The goal of this notebook is two-fold:

* to take you through both the intuitions of why and how to use GFlowNets
* to teach you the basic structures and components of `gfn` to train your own GFlowNets

This is neither a theoretical course on GFlowNets (see resources at the end) nor a guide on how to invent your own `gfn` components (we have [other tutorials for that](link)).

If you're already familiar with GFlowNets, you can skip to part 3 where we look at the code.

Let's get started!

## 1. GFlowNets in a few words

GFlowNets are a family of methods to construct *generative models*. In other words, we want to be able to obrain / create / sample new objects from a given distribution.

The key notion with GFlowNets is that we will *sequentially* build these objects, and we will train neural networks (you'll soon undetsand where they are needed) such that when we're done, the probability to obtain a sample is *proportional* to its "quality".

This *quality* of a sample must be measurable by what we will call a *reward function*. If we're creating Lego spaceships block by block, then we need to be able to assess how "good" a resulting spaceship is. Let's say that we can, *i.e.* that we have a function that takes a Lego construction and returns an unnormalized score for it.

Now what the GFlowNet procedure does is:
* Start from an initial state (empty construction)
* Give that state to a Neural Network that will output a probability distribution over potential next blocks to add to the construction (and its location)
  * There's also a special action the network can take that means "Stop, I'm done"
* When that stop action is sampled, then we give that sample to the reward function and obtain a score, to tell the neural network how good a job it did
* Then we update the neural network and start over to the initial state

Forget about losses etc. for now. The GFlowNet jargon sounds a lot like Reinforcement Learning and to some extent, it *is*. The key differnence though, is that the GFlowNet is not trained to *maximize* is return (=discounted sum of rewards), it is trained to sample *proportionally to it*.

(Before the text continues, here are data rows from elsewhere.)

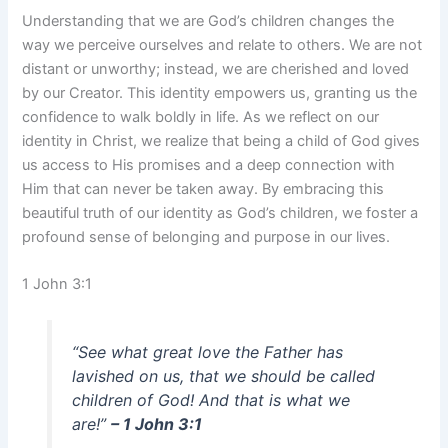
Understanding that we are God’s children changes the
way we perceive ourselves and relate to others. We are not
distant or unworthy; instead, we are cherished and loved
by our Creator. This identity empowers us, granting us the
confidence to walk boldly in life. As we reflect on our
identity in Christ, we realize that being a child of God gives
us access to His promises and a deep connection with
Him that can never be taken away. By embracing this
beautiful truth of our identity as God’s children, we foster a
profound sense of belonging and purpose in our lives.
1 John 3:1
“See what great love the Father has
lavished on us, that we should be called
children of God! And that is what we
are!”
– 1 John 3:1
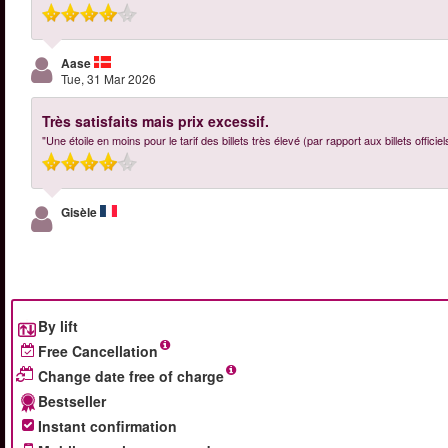
Aase
Tue, 31 Mar 2026
Très satisfaits mais prix excessif.
"Une étoile en moins pour le tarif des billets très élevé (par rapport aux billets offici
Gisèle
By lift
Free Cancellation
Change date free of charge
Bestseller
Instant confirmation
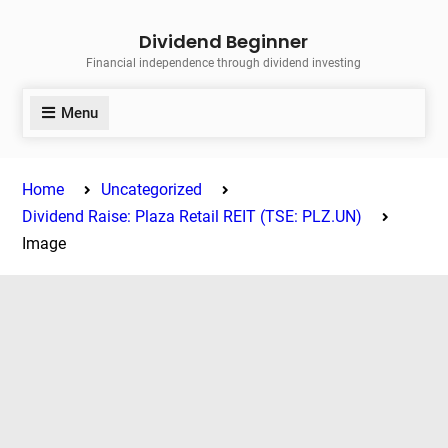
Skip
Dividend Beginner
to
Financial independence through dividend investing
content
Menu
Home
Uncategorized
Dividend Raise: Plaza Retail REIT (TSE: PLZ.UN)
Image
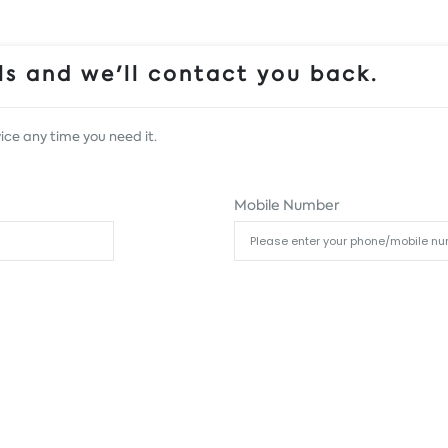
s and we'll contact you back.
ice any time you need it.
Mobile Number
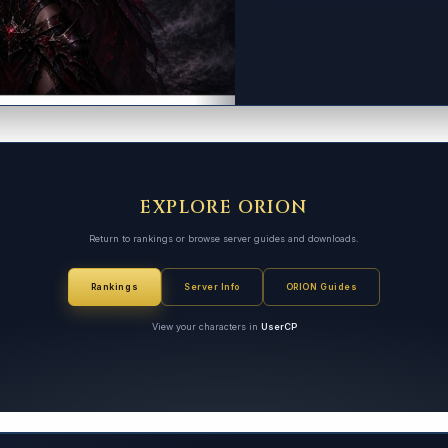
EXPLORE ORION
Return to rankings or browse server guides and downloads.
Rankings
Server Info
ORION Guides
View your characters in
UserCP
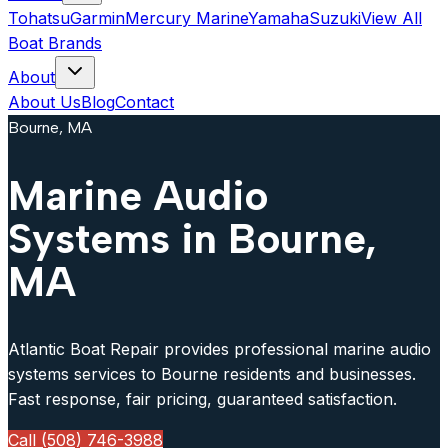
Tohatsu
Garmin
Mercury Marine
Yamaha
Suzuki
View All
Boat Brands
About
About Us
Blog
Contact
Bourne, MA
Marine Audio
Systems in Bourne,
MA
Atlantic Boat Repair provides professional marine audio
systems services to Bourne residents and businesses.
Fast response, fair pricing, guaranteed satisfaction.
Call (508) 746-3988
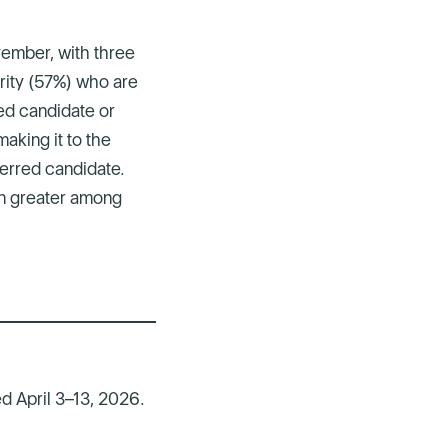
vember, with three
ority (57%) who are
ed candidate or
aking it to the
eferred candidate.
en greater among
d April 3–13, 2026.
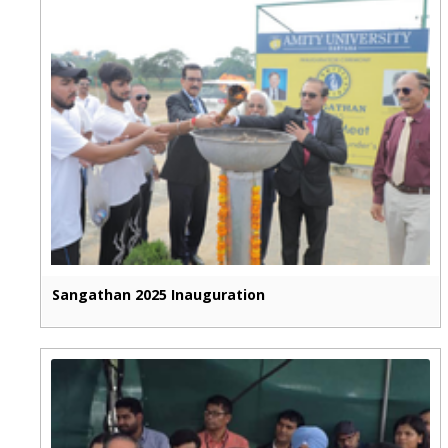
Sangathan 2025 Inauguration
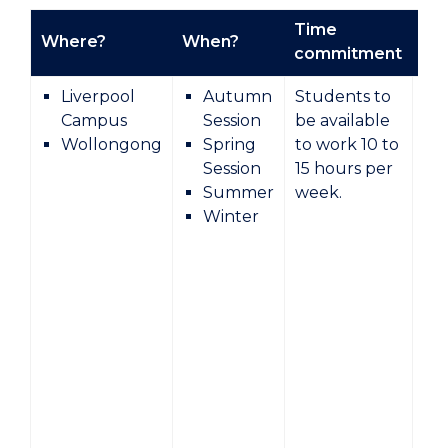
Time
Where?
When?
Ty
commitment
Liverpool
Autumn
Students to
Campus
Session
be available
Wollongong
Spring
to work 10 to
Session
15 hours per
Summer
week.
Winter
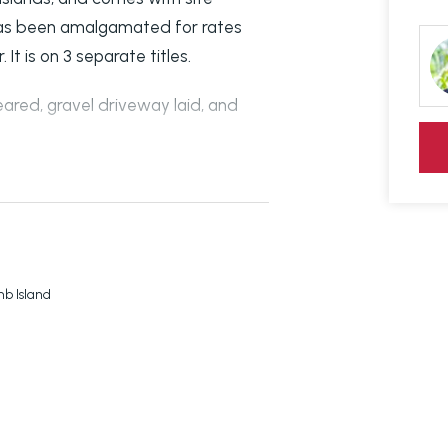
d has been amalgamated for rates
It is on 3 separate titles.
eared, gravel driveway laid, and
 Drive), and the lowest block is
0m to swimming and BBQ area,
and Rec Club.
b Island
 have all been done. Just need to
ected!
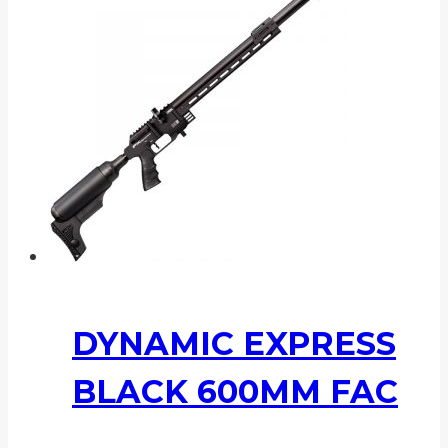
DYNAMIC EXPRESS
BLACK 600MM FAC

What this means is that Lego spaceships with quality / reward `r` are twice as likely to be generated by the GFlowNet as a spaceship with reward `r / 2`! I'll insist because this is one of the **most important** features of GFlowNets: they will sample proportionally to the reward, and that ensures *diversity*.

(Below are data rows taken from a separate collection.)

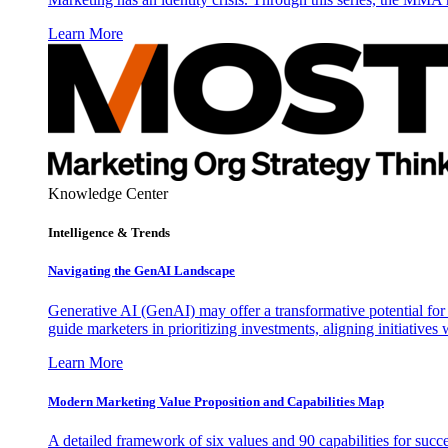
Learn More
Knowledge Center
Intelligence & Trends
Navigating the GenAI Landscape
Generative AI (GenAI) may offer a transformative potential for 
guide marketers in prioritizing investments, aligning initiative
Learn More
Modern Marketing Value Proposition and Capabilities Map
A detailed framework of six values and 90 capabilities for succ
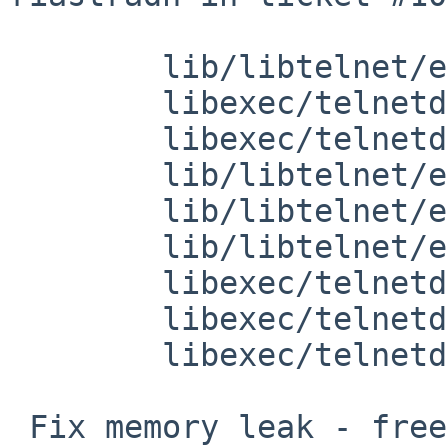
 	lib/libtelnet/encrypt.h: revision 1.10

 	libexec/telnetd/telnetd.c: revision 1.59

 	libexec/telnetd/sys_term.c: revision 1.50

 	lib/libtelnet/encrypt.c: revision 1.20

 	lib/libtelnet/enc_des.c: revision 1.18

 	lib/libtelnet/enc-proto.h: revision 1.11

 	libexec/telnetd/state.c: revision 1.33

 	libexec/telnetd/state.c: revision 1.35

 	libexec/telnetd/telnetd.c: revision 1.60

 Fix memory leak - free resources allocated by 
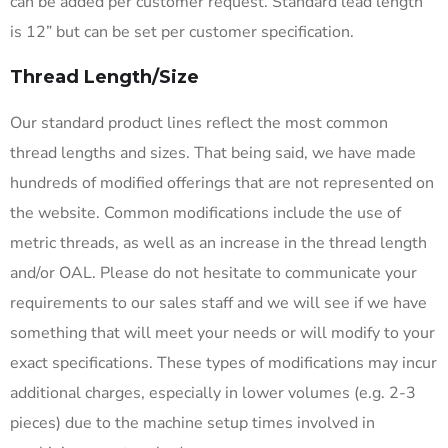
can be added per customer request. Standard lead length
is 12” but can be set per customer specification.
Thread Length/Size
Our standard product lines reflect the most common
thread lengths and sizes. That being said, we have made
hundreds of modified offerings that are not represented on
the website. Common modifications include the use of
metric threads, as well as an increase in the thread length
and/or OAL. Please do not hesitate to communicate your
requirements to our sales staff and we will see if we have
something that will meet your needs or will modify to your
exact specifications. These types of modifications may incur
additional charges, especially in lower volumes (e.g. 2-3
pieces) due to the machine setup times involved in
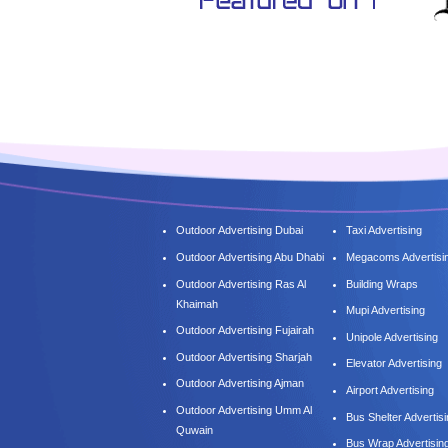
Outdoor Advertising Dubai
Taxi Advertising
Outdoor Advertising Abu Dhabi
Megacoms Advertisi
Outdoor Advertising Ras Al
Building Wraps
Khaimah
Mupi Advertising
Outdoor Advertising Fujairah
Unipole Advertising
Outdoor Advertising Sharjah
Elevator Advertising
Outdoor Advertising Ajman
Airport Advertising
Outdoor Advertising Umm Al
Bus Shelter Advertis
Quwain
Bus Wrap Advertisin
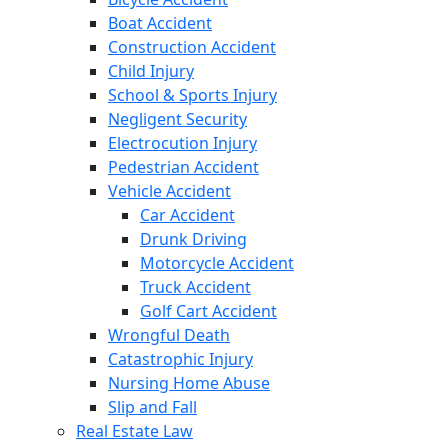
Boat Accident
Construction Accident
Child Injury
School & Sports Injury
Negligent Security
Electrocution Injury
Pedestrian Accident
Vehicle Accident
Car Accident
Drunk Driving
Motorcycle Accident
Truck Accident
Golf Cart Accident
Wrongful Death
Catastrophic Injury
Nursing Home Abuse
Slip and Fall
Real Estate Law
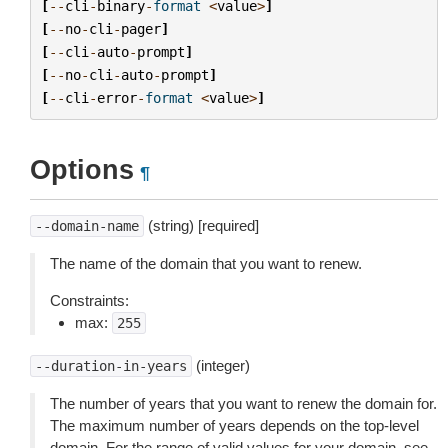
[
--
cli
-
binary
-
format
<
value
>
]
[
--
no
-
cli
-
pager
]
[
--
cli
-
auto
-
prompt
]
[
--
no
-
cli
-
auto
-
prompt
]
[
--
cli
-
error
-
format
<
value
>
]
Options
¶
(string) [required]
--domain-name
The name of the domain that you want to renew.
Constraints:
max:
255
(integer)
--duration-in-years
The number of years that you want to renew the domain for.
The maximum number of years depends on the top-level
domain. For the range of valid values for your domain, see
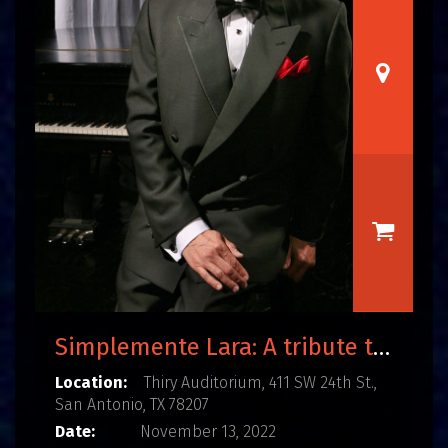
Simplemente Lara: A tribute to the life and music of Agustín Lara
Location:
Thiry Auditorium, 411 SW 24th St.,
San Antonio, TX 78207
Date:
November 13, 2022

In other words, if you have a multimodal distribution, a converged GFlowNet is guaranteed to sample *all modes*, proportionally to their value / reward. And while they are not the only method with that capability, they are the only ones with Neural Networks at their core to "intelligently" (in a data-driven way and across samples & trajectories) explore the space it is sampling from.



## Key concepts

As explained, the **reward function** is the function that takes in a sample and outputs its quality. That reward is expected to be non-negative and the higher the better.

A **state** is a representation of the object we seek to construct. It does not have to be a complete object: there is the *initial* state we start from, *intermediate* states (which could have a value), and *terminal* states when we say: this is an actual, finished sample from the distribution.

The possible steps that update a state in order to construct an object to sample are called **actions**.

The sequence of state and actions taken from the initial state to the final state are called **trajectories**.

The probability we assign each action that can be taken at one given state is called a **forward policy**.